Vorbemerkung: Schön, wenn Politiker den Wählern Orientierung geben können. Und wenn sie mit ihrer Meinung nicht hinter dem Berg halten. Ist die eigene Meinung noch nicht gefestigt, können Anfragen an die Exekutive helfen. Auf kommunaler Ebene sind das die Verwaltungen.
Ich habe längst aufgehört, die Anfragen der Lokalpolitiker zu zählen, mit denen sich im Rathaus allzu viele allzu lange beschäftigen müssen – vom Sachbearbeiter über den Amtsleiter bis zum Dezernenten und Oberbürgermeister. Anfragen, die die Verwaltung in ihren wirklichen Aufgaben lähmen, ohne zu neuen Erkenntnissen zu führen. Denn die einzige Aufgabe vieler Anfragen, mit denen die Ratsgruppen und Fraktionen die Verwaltung beschäftigen, besteht darin, im öffentlichen Diskurs Themen zu belegen, den Eindruck zu erwecken, als kümmere man sich gerade um dieses eine Thema ganz besonders.
Das kann man populistisch nennen, aber auch scheinheilig. Vor allem dann, wenn Fragen gestellt werden, auf die der Fragesteller die Antwort längst selbst kennt oder kennen sollte. Weil er an voraufgegangenen Debatten / Beschlüssen selbst beteiligt war oder weil er seine Erinnerungen über die Protokolle der betreffenden Ausschüsse leicht hätte auffrischen können. Aber, wie gesagt, Erkenntnisgewinn zur Meinungsbildung ist (leider) das Ziel vieler Anfragen nicht. Ein Beispiel gefällig?
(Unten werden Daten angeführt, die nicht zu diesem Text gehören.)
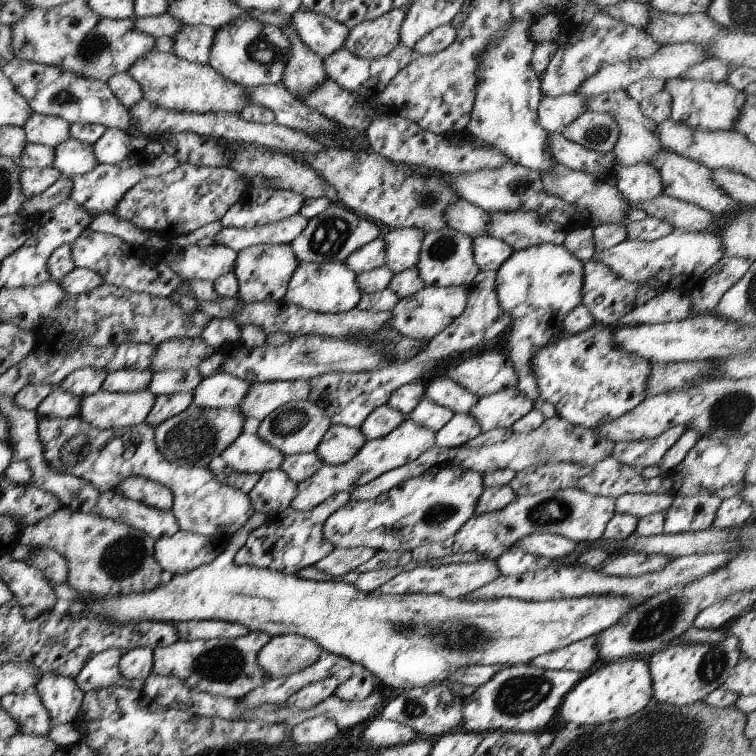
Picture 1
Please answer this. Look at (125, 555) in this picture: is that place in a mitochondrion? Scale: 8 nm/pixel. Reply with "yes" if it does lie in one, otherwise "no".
yes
Planung für großes Sport- und Spielfest hat begonnen“ überschrieb der Waterbölles am 11. November 2016 seinen Bericht über die Sitzung des Integrationsrates, in der Alexa Bell (CDU) für diesen Plan des Integrationsrates so geworben hatte: „Jeder, der hier sitzt, muss zehn Leute im Rücken haben, damit wir das auch hinkriegen!“ „Helfende Hände und weitere Ideen“ wünschte sich damals auch Erden Ankay-Nachtwein, die Vorsitzende des Integrationsrates. Der Waterbölles damals: „Für den 2. Juli 2017 plant der Integrationsrat der Stadt Remscheid, gestützt auf das Sportamt der Stadt und den Sportbund Remscheid, im Stadion Reinshagen ein großes Internationales Sport- und Spielfest, und alle Migrantenvereine in Remscheid seien herzlich eingeladen, sich zu beteiligen. Sportamtsleiter Martin Sternkopf hatte damals berichtet, ein internationales Catering sei geplant, Sportflächen für Kinder, internationale Tänze und die Vorstellung eher wenig bekannter (Rand-) Sportarten.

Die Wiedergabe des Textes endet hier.